Source: It’s Always Been About Big Data

In 1668 the British Royal Society undertook its first official publication, An Essay Towards a Real Character, and a Philosophical Language, penned by the Society’s first secretary, John Wilkins. Wilkins’ ambitious work proposed to create a universal language, intelligible to all nations and peoples, as a means of facilitating and accelerating the production of knowledge. The bulk of the multi-volume work consists of an extended taxonomy of the world, in which Wilkins attempts to understand and categorize everything, literally, as a means of creating a universally navigable system of linguistic representation.

Wilkins_Taxonomy

Wilkins’ universal taxonomy may seem to have little connection to the problem of big data in the digital humanities; but, Wilkins stood at the same representational event horizon as does the digital humanist trying to structure, in one form another, a world of endless, semantically related data. There has, in fact, never been anything other than big data. The invention of “Data” as a form of binary stored information, represents an ontological lie that pretends that some set of information can have meaning outside of its connection with the universe of signification.

Because in computing’s infancy we could only physically store a limited number of ones and zeros in either physical or working memory, we began to think of each cluster of ones and zeros, each file, as having a discrete existence of its own, that was somehow separate and different from the rest of our discursive universe. We allowed the limitation of the machine to lull us into the belief that the “black box” held some magical power to create independent, contained realities.

The ubiquity of the network revealed the fallacy of this dream, both functionally and theoretically. The moment most of us started carrying the network around in our pockets, we became immediately dissatisfied with stand-alone applications, data-stores, and personalities. The desire to connect my map, my journal, and my address book not only to each other but also to your map, your journal, and your address book demanded we give up the illusion of a stand-alone discursive universe and recognize that these ones and zeros are simply one of many languages we use to write ourselves.

And so, we find ourselves yet again on the brink of Wilkins’ dilemma—that of defining an Ur language capable of semantically unifying the complete discursive universe. A common problem lies at the heart of all engagement with data. All data manipulations short of a dadaist artificial intelligence rest on the edge of an ontological razor. You cannot visualize, link, search, or browse any set of data without first somehow structuring said data according to some discriminating system that says, at a minimum, “This is like that, and that is like this!” And before we can say this, we must first agree on the very boundaries of the this.
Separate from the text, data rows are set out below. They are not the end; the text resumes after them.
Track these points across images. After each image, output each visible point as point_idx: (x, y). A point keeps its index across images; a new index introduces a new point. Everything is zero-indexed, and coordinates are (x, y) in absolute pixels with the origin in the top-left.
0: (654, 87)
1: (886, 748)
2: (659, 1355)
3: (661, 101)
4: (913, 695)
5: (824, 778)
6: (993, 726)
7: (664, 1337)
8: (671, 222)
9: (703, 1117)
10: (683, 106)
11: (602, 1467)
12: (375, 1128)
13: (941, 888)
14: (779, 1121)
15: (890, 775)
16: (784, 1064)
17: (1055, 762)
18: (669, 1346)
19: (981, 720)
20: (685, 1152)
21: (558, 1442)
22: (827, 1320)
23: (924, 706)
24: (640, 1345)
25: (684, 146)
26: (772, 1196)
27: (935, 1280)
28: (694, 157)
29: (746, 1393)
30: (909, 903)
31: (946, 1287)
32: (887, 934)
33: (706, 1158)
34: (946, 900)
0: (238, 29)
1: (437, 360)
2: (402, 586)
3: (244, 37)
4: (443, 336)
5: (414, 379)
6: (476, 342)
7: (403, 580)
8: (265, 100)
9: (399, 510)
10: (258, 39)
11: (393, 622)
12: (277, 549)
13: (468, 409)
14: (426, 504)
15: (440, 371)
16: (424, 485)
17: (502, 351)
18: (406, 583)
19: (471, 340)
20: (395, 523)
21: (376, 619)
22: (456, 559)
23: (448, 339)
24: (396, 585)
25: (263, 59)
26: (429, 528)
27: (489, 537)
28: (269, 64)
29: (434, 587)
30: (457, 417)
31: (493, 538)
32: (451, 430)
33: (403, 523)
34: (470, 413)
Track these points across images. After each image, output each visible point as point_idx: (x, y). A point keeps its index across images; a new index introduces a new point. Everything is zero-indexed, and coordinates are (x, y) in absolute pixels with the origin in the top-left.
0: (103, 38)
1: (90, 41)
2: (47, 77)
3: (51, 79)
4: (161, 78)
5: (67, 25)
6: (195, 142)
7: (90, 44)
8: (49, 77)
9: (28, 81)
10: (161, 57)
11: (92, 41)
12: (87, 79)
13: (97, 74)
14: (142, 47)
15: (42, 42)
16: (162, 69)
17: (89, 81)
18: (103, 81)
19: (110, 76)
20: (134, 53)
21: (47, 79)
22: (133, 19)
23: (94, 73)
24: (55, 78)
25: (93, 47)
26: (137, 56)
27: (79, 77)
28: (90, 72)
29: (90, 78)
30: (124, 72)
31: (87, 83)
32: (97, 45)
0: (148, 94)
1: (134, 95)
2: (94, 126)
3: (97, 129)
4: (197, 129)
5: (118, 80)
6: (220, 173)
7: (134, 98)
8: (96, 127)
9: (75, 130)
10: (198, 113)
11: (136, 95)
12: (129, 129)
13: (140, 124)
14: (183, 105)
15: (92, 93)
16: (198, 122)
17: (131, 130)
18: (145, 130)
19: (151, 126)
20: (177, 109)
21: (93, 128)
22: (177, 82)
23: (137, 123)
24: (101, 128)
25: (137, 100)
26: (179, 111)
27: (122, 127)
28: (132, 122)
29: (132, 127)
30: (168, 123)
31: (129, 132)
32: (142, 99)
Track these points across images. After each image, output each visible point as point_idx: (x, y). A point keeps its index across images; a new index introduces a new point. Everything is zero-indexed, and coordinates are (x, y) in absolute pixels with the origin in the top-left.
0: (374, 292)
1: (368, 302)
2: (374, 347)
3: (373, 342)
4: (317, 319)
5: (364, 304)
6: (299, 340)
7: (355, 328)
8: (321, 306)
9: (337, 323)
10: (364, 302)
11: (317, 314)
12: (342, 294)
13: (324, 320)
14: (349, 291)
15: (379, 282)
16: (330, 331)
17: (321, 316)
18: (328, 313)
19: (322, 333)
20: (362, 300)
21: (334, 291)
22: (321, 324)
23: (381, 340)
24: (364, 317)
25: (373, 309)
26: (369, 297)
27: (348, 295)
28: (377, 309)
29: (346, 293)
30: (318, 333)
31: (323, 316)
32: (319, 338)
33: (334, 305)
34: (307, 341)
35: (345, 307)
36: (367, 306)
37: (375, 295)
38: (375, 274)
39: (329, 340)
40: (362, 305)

In order to link, order, or display data based upon dates, for example, we must first have an idea of date. In order to link, or, display data by place, we must first have an idea of place. In order to link, order, or display data based upon anything other than a totally random, meaningless presentation of data, we must first have ordered our universe such that we recognize the existence of meaningful categories of existence based upon which we can discriminate and, hence, understand the data.

We thus find ourselves standing at the same ontological brink as did John Wilkins in 1668. The volume of our digital discourse is such that we can no longer pretend that data exists or has meaning that is somehow separate from the entirety of our discursive realities. And we can no longer pretend that the basic problem we face—that of structuring this universe—is fundamentally different from that of our predecessors. Digital tools certainly increase the speed with which we can test new discursive formulations and map links between those composed in different languages. But, in the final estimation, the very discrimination that constitutes the boundary between points of datum in the data is already pre-determined by our ontological history.

It is, of course, the dream of “big data” that the very presence of numerically staggering data pools will spontaneously offer the very solution to this problem, as we can rely on the data itself to reveal its own taxonomies. But we find ourselves here on the equally slippery grounds of apophenia and religiosity—of patterns that have no meaning or, alternatively, that have one and only one meaning. We find ourselves, as it were, once again on the doorstep of the Enlightenment.